- DIRECTIONS: Every record below should be repeated exactly, with the pictures left out.

- MATERIAL FOR THE TASK:
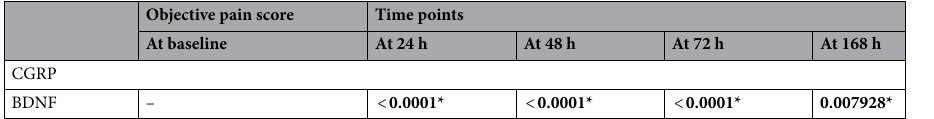
Table 6. p -values of comparison between objective pain score – molecular salivary pain biomarkers namely CGRP and BDNF over time points. Significant values are in [bold]. * p <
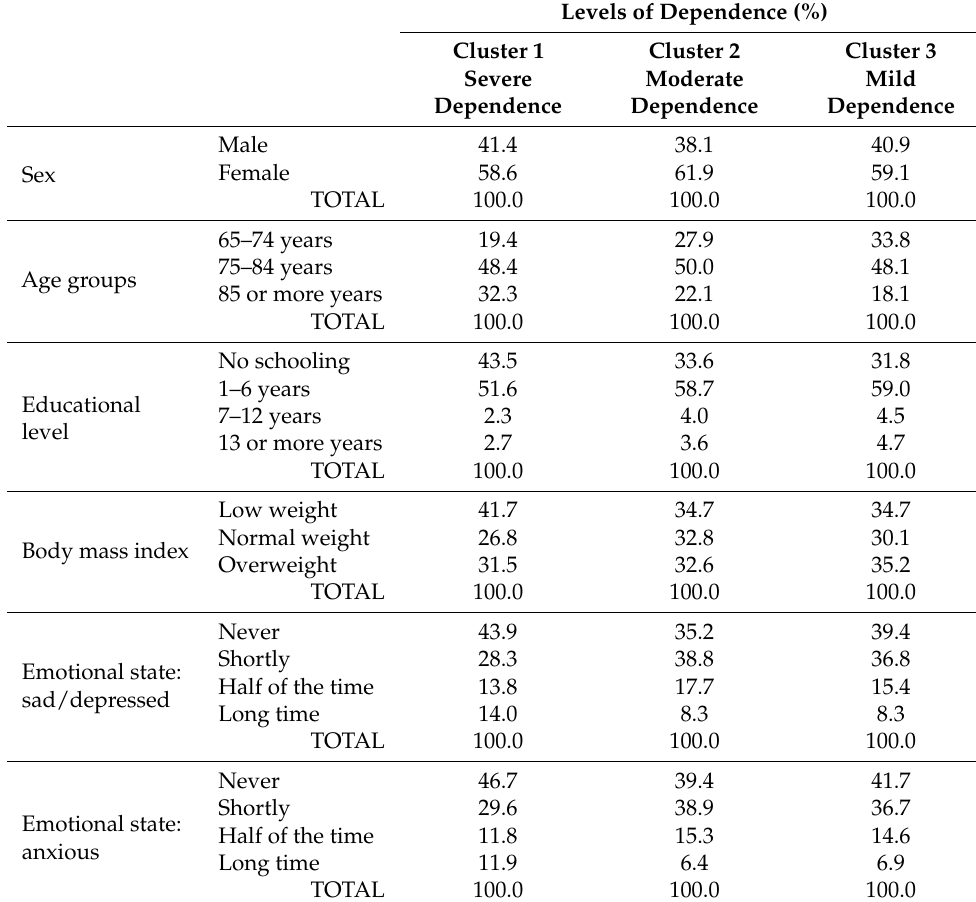
Table 2. Characterization of the people aged 65 years or older in the Long Term Care and Maintenance Units by sex, age groups, educational level, body mass index, emotional state: sad/depressed and emotional state: anxious, within each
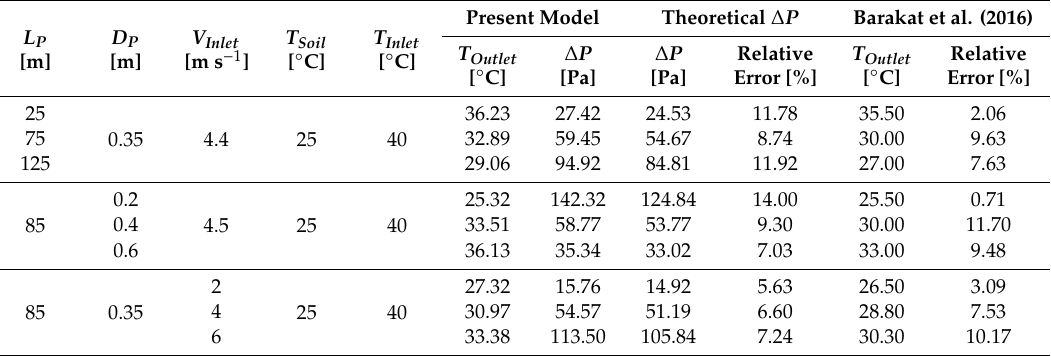
Table 6. Results of model validation 2.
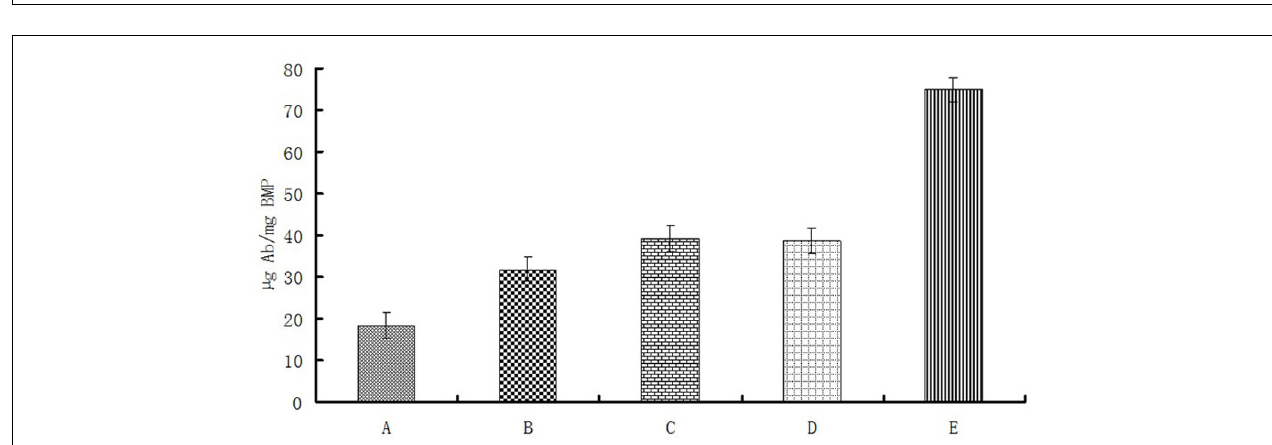
FIGURE 4 | Optimization of conditions for linkage of BMP-CA to Ab.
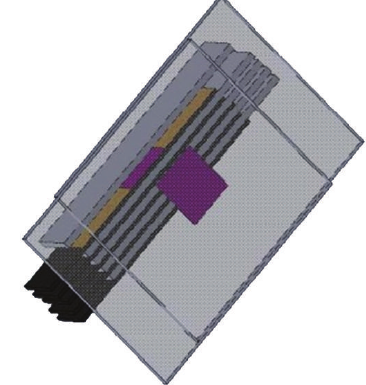
Figure 3: Schematic diagram of tandem DSSC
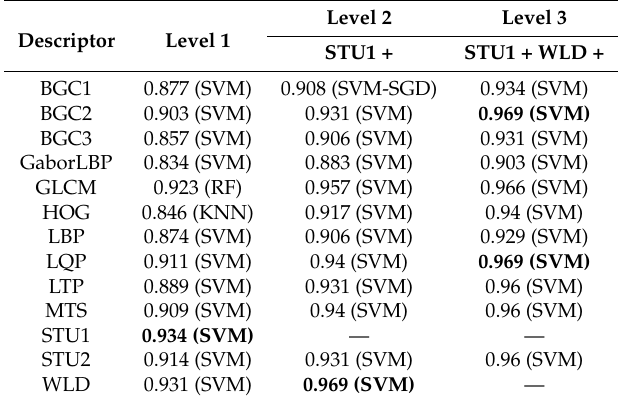
Table 2. Forward Subset Selection of descriptors applied to 4 × 4 gridded image (also known as FSS 4 × 4).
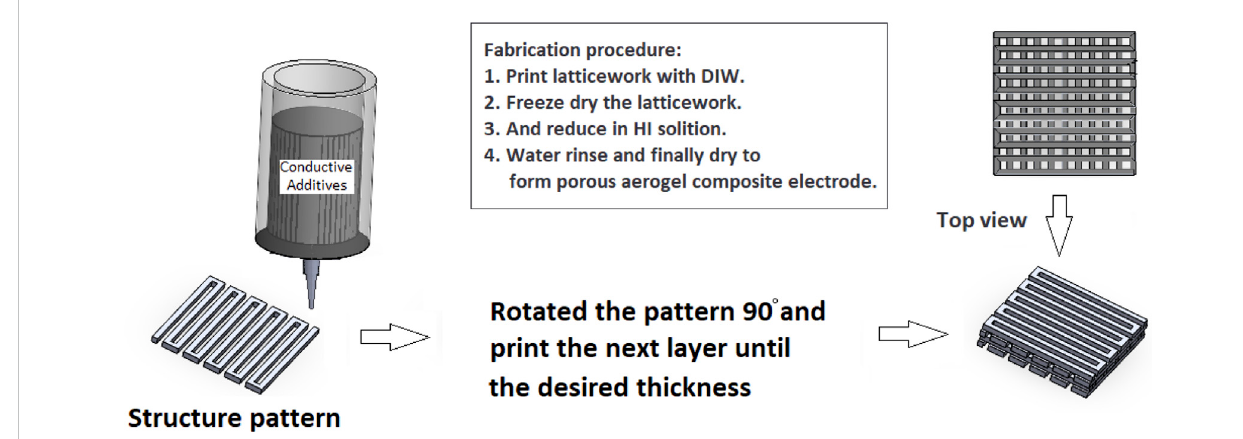
FIGURE 4 Diagram of the printing process. Based on data from Li et al.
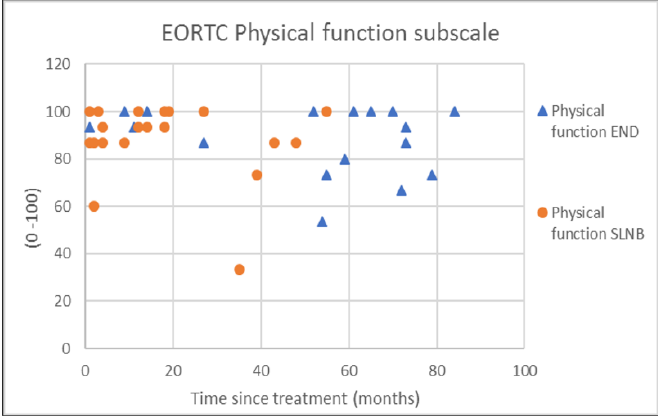
Figure 6. EORTC HR-QoL C30 Physical function subscale in relation to time since treatment.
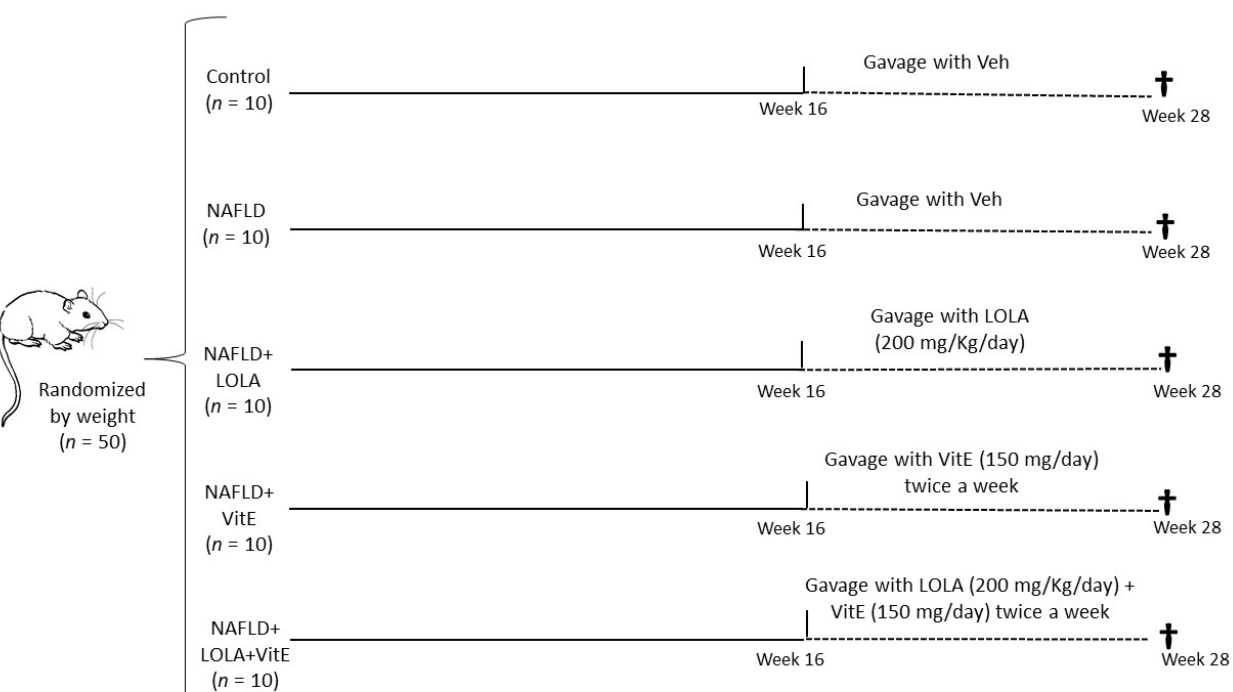
Figure 1. Experimental Design. The control group ( n = 10) received a standard diet and the four intervention groups ( n = 40) received a high-fat and choline-deficient (HFCD) during the 28-week experiment. After sixteen weeks, the control group and NAFLD received gavage daily with a Veh solution; NAFLD+LOLA group received a daily dose of 200 mg/kg; NAFLD+VitE group received twice a week at a dose of 150 mg; and NAFLD+LOLA+VitE group received the combination of the two drugs. After all, the animals were euthanized (†). Abbreviations: LOLA: ornithine aspartate; NAFLD: nonalcoholic fatty liver disease; Veh: vehicle, and VitE: vitamin E.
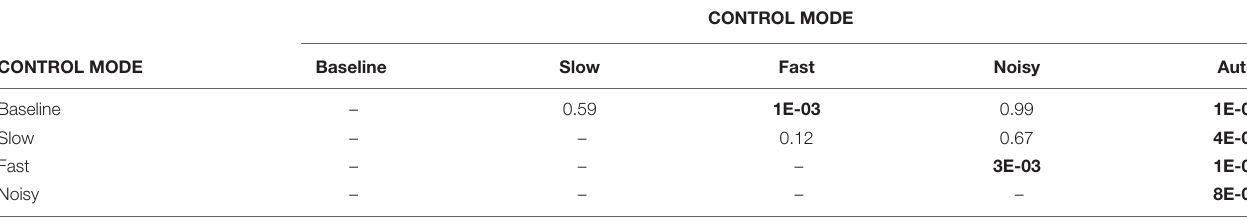
TABLE 4B | Post hoc comparisons ( p -values) for control efficiency across control modes on rigid surface.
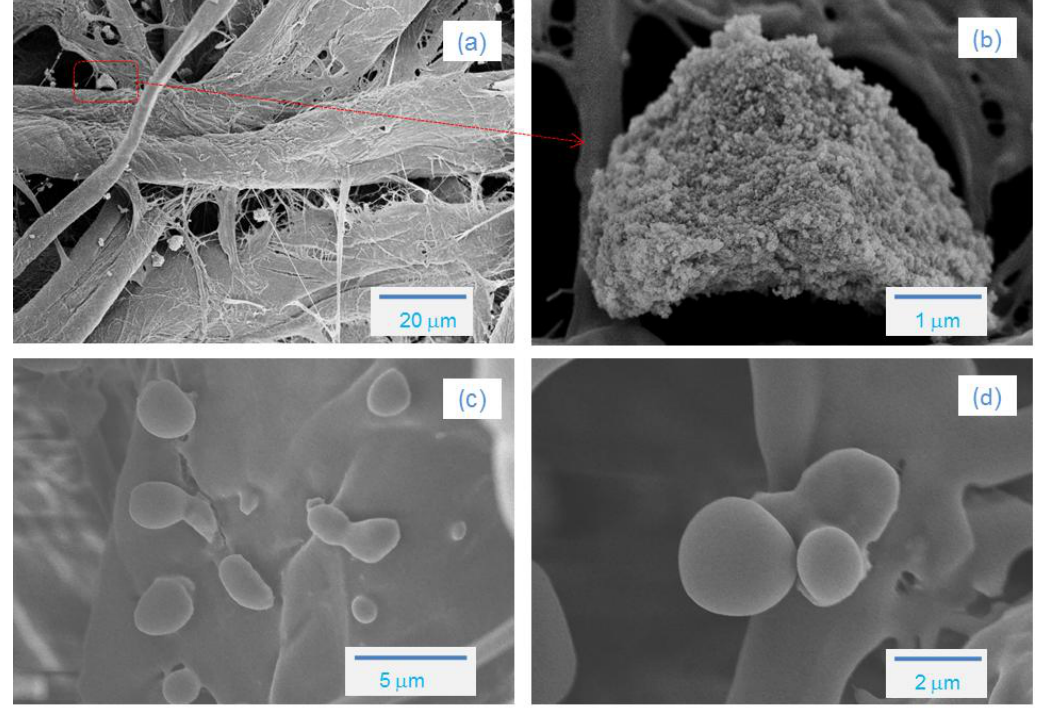
Figure 5. FE-SEM photos of the aerosol; (a) and (b) humid air, (c) and (d) humid N Benzene concentration was about 250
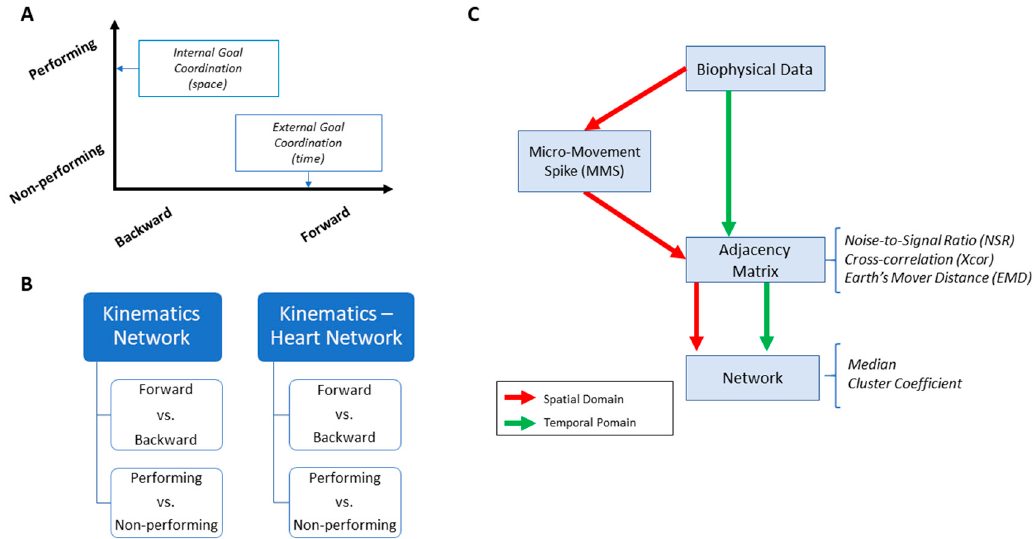
Figure 3. Overview of analytics pipeline. ( A ) Behavioral assay to quantify ranges of motor intent along two axes to highlight externally and internally defined goals. Along the former, motions are classified across time based on the end-e ff ector’s movement, ranging from backward–spontaneous (lower motor intent) to forward–deliberate (higher motor intent) motions. Along the other axis, motions are classified across locations of the body, based on the proximity to the end-e ff ector, from non-performing side of the body parts (lower motor intent) to the performing side including the end-e ff ector (higher motor intent). Note, the two axes are not necessarily orthogonal as the schematics imply. ( B ) Two types of network analyses were made. Within the kinematics network, kinematics data served to compare patterns of variability from movement segments of higher level of intent (deliberately aimed at the goal) and movement segments with lower level of intent (spontaneous retractions of the hand to rest, without instructions), including as well comparison of patterns from the performing and non-performing parts of the body. Within the kinematics-heart network, a similar comparison was made, with a layer of autonomic function added, using signals from the EKG sensors. ( C ) For the spatial domain of connectivity analysis, raw biophysical data (biorhythms) co-registered from multiple layers of the peripheral and autonomic nervous systems were converted to MMS and used to compute pairwise similarity / synchronicity metrics to build adjacency matrices to represent weighted / undirected graphs. For the temporal domain, the raw biophysical data were directly used to build adjacency matrices. For both domains, with the obtained adjacency matrices, network connectivity analyses combined with non-linear dynamical systems approaches were used to identify self-emerging kinematic synergies and various indexes to enable objective quantification of the embodied cognition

- ANSWER SECTION:
Table 6. p -values of comparison between objective pain score – molecular salivary pain biomarkers namely CGRP and BDNF over time points. Significant values are in [bold]. * p <
Table 2. Characterization of the people aged 65 years or older in the Long Term Care and Maintenance Units by sex, age groups, educational level, body mass index, emotional state: sad/depressed and emotional state: anxious, within each
Table 6. Results of model validation 2.
FIGURE 4 | Optimization of conditions for linkage of BMP-CA to Ab.
Figure 3: Schematic diagram of tandem DSSC
Table 2. Forward Subset Selection of descriptors applied to 4 × 4 gridded image (also known as FSS 4 × 4).
FIGURE 4 Diagram of the printing process. Based on data from Li et al.
Figure 6. EORTC HR-QoL C30 Physical function subscale in relation to time since treatment.
Figure 1. Experimental Design. The control group ( n = 10) received a standard diet and the four intervention groups ( n = 40) received a high-fat and choline-deficient (HFCD) during the 28-week experiment. After sixteen weeks, the control group and NAFLD received gavage daily with a Veh solution; NAFLD+LOLA group received a daily dose of 200 mg/kg; NAFLD+VitE group received twice a week at a dose of 150 mg; and NAFLD+LOLA+VitE group received the combination of the two drugs. After all, the animals were euthanized (†). Abbreviations: LOLA: ornithine aspartate; NAFLD: nonalcoholic fatty liver disease; Veh: vehicle, and VitE: vitamin E.
TABLE 4B | Post hoc comparisons ( p -values) for control efficiency across control modes on rigid surface.
Figure 5. FE-SEM photos of the aerosol; (a) and (b) humid air, (c) and (d) humid N Benzene concentration was about 250
Figure 3. Overview of analytics pipeline. ( A ) Behavioral assay to quantify ranges of motor intent along two axes to highlight externally and internally defined goals. Along the former, motions are classified across time based on the end-e ff ector’s movement, ranging from backward–spontaneous (lower motor intent) to forward–deliberate (higher motor intent) motions. Along the other axis, motions are classified across locations of the body, based on the proximity to the end-e ff ector, from non-performing side of the body parts (lower motor intent) to the performing side including the end-e ff ector (higher motor intent). Note, the two axes are not necessarily orthogonal as the schematics imply. ( B ) Two types of network analyses were made. Within the kinematics network, kinematics data served to compare patterns of variability from movement segments of higher level of intent (deliberately aimed at the goal) and movement segments with lower level of intent (spontaneous retractions of the hand to rest, without instructions), including as well comparison of patterns from the performing and non-performing parts of the body. Within the kinematics-heart network, a similar comparison was made, with a layer of autonomic function added, using signals from the EKG sensors. ( C ) For the spatial domain of connectivity analysis, raw biophysical data (biorhythms) co-registered from multiple layers of the peripheral and autonomic nervous systems were converted to MMS and used to compute pairwise similarity / synchronicity metrics to build adjacency matrices to represent weighted / undirected graphs. For the temporal domain, the raw biophysical data were directly used to build adjacency matrices. For both domains, with the obtained adjacency matrices, network connectivity analyses combined with non-linear dynamical systems approaches were used to identify self-emerging kinematic synergies and various indexes to enable objective quantification of the embodied cognition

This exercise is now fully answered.